* Auszug aus einem Datensatz *
((

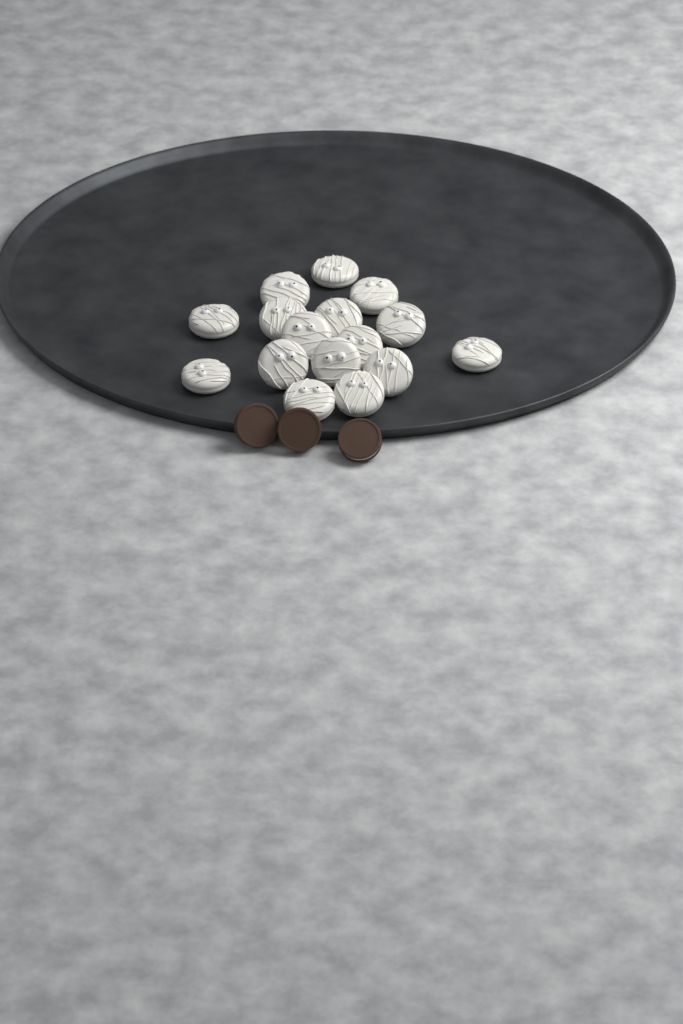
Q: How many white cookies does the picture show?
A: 16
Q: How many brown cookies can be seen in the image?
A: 3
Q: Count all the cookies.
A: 19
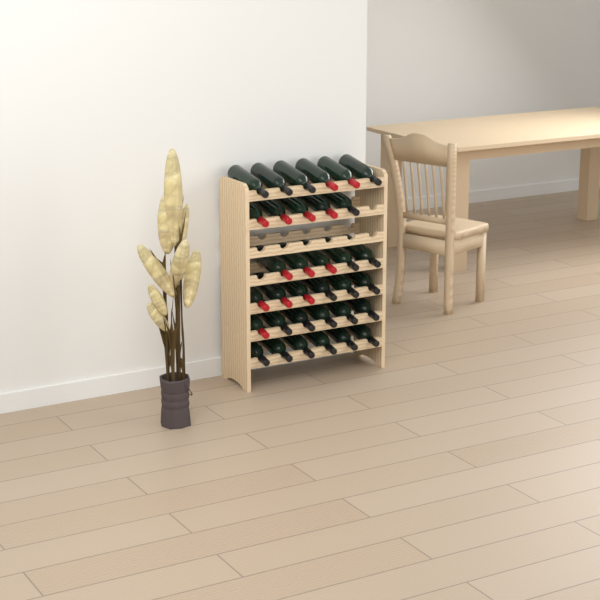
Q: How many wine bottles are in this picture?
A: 34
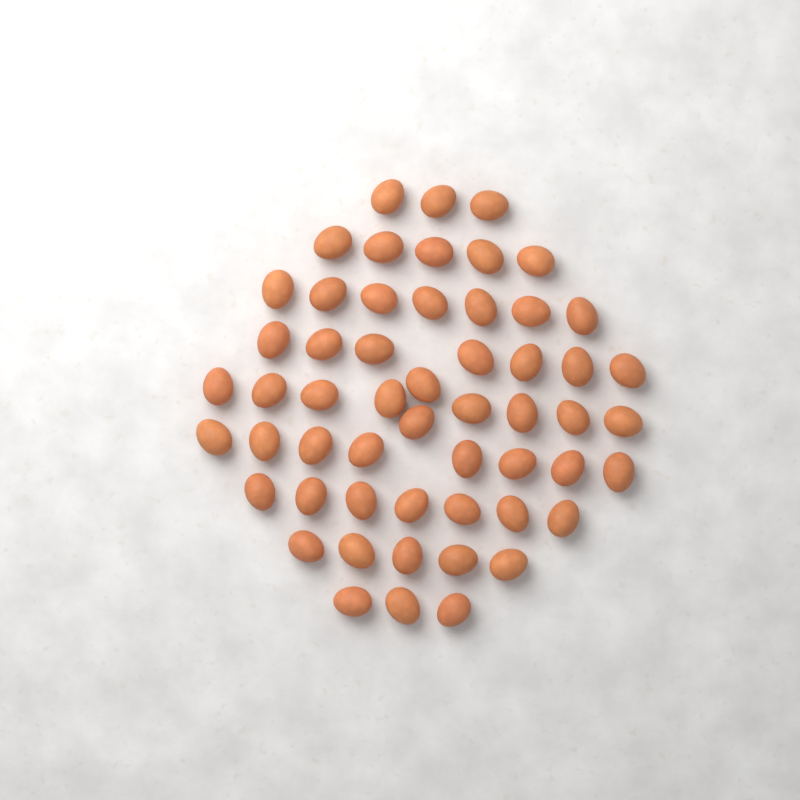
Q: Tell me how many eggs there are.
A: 55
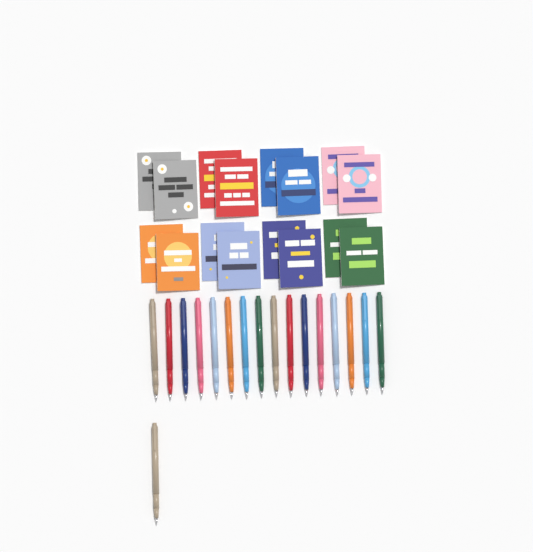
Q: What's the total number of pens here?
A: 17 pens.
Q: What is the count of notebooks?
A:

))

* Aufgabenziel *
Ordne bitte die Zeilen von der Zeile mit „Q: What's the total number of pens here?“ bis einschließlich zum Ende der Einträge als Markdown-Tabelle mit den Spalten „Nr“ und „Zeile“ an. Leerzeilen fallen dabei weg.

* Lösung der Aufgabe *
| Nr | Zeile |
|---|---|
| 1 | Q: What's the total number of pens here? |
| 2 | A: 17 pens. |
| 3 | Q: What is the count of notebooks? |
| 4 | A: |